I started getting therapy and group session for my PTSD, and after a year I went back to university, this time I took up computer science. It was hell 2.0. Despite having friends this time around, I got diagnosed with anxiety. I had anxiety, depression, and PTSD. At one time, I was in a group with a girl who was an exchange student and she told me that she had never really seen a black girl in Denmark before. She thought that all black people had AIDS, and lived in small tents. That was on my first day meeting her, it only got worse after that. I struggled with racism and slut shaming. I dropped out again after another 2,5 years. To say I was tired, is an understatement.

Suicidal thoughts

Hiding it all behind a smile.

I thought I had going through enough at that point, with my handicap, bullying and dyslexia, and rape. My heart broke and I lost a bit of faith about life. I felt that I had not anything more to give. I just didn’t understand why I had to go through so much pain while none of my classmates experienced not even a single of my misfortunes. I felt the unfairness of life.

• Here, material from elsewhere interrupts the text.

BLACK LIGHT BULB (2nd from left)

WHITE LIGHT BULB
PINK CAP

I started having suicidal thoughts. (I wrote a post about it here: I told my sisters and mom that I needed a break from anything with education in it. I needed to find out how to love life again, cause at that point I hated myself. I always woke up with anxiety. I couldn’t sleep because of PTSD. M y life was a nightmare. I wanted to give up on life the pain I carried every day was just too much. I was drowning.

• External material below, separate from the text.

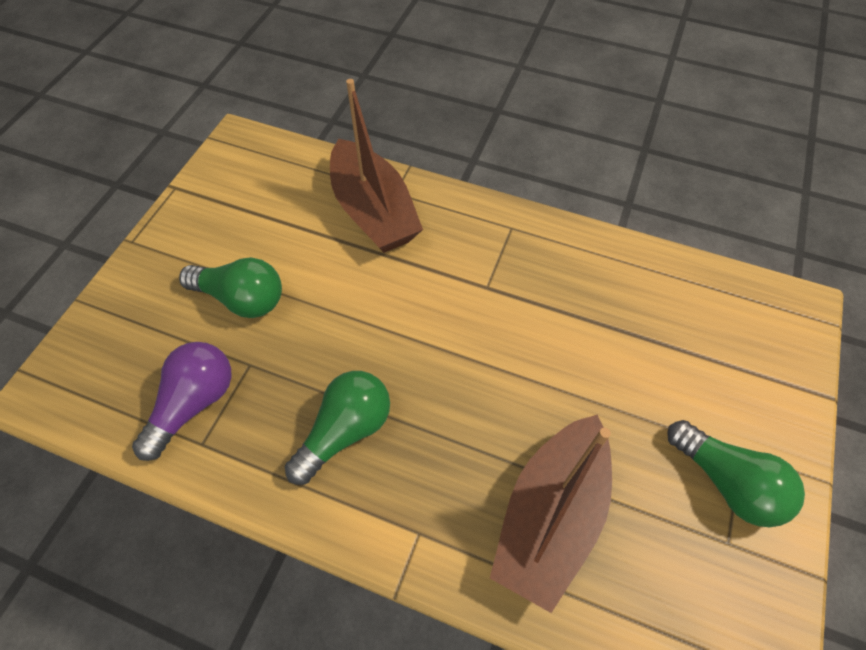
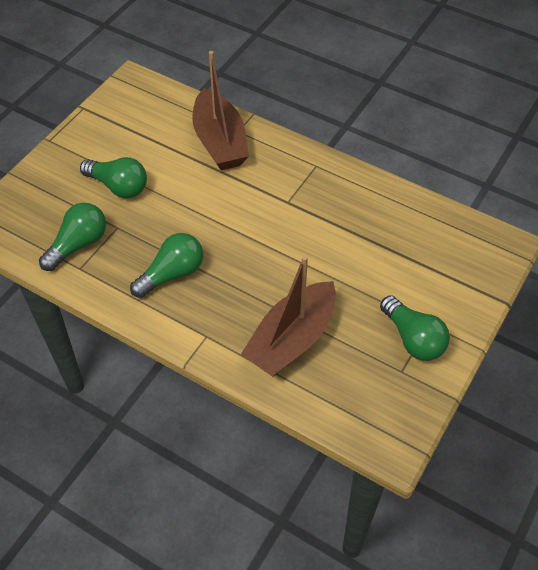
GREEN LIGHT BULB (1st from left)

When I thought about suicide it was never because I felt unloved, it was because the pain hurt too much. It was because I was too tired to keep carrying it while hiding it all behind a smile..

Loving life again

For two years, I stopped going out. I kind of dropped everything to focus and learn about my mental health. It helped! I no longer feel like I’m drowning anymore. I haven’t had nightmares nor a suicidal thoughts for over a year now. I found happiness in the small things.

This year, I was gonna be active/social again, but COVID ruining that for me, I am still working on my mental health. I am happy to say I will be embarking on new education studies next year. I realized last year that the thing I have always wanted to do was to help people, but my teacher always told me “I couldn’t and who would want help from a handicap, etc.” His words led me to study economics and computers which were never my passion

I am following my heart now. I am going to study to become a social worker, so I can help young people who are like me. I know I am not done with becoming Lumiere. This is all just a chapter in my book, I still got more to to give.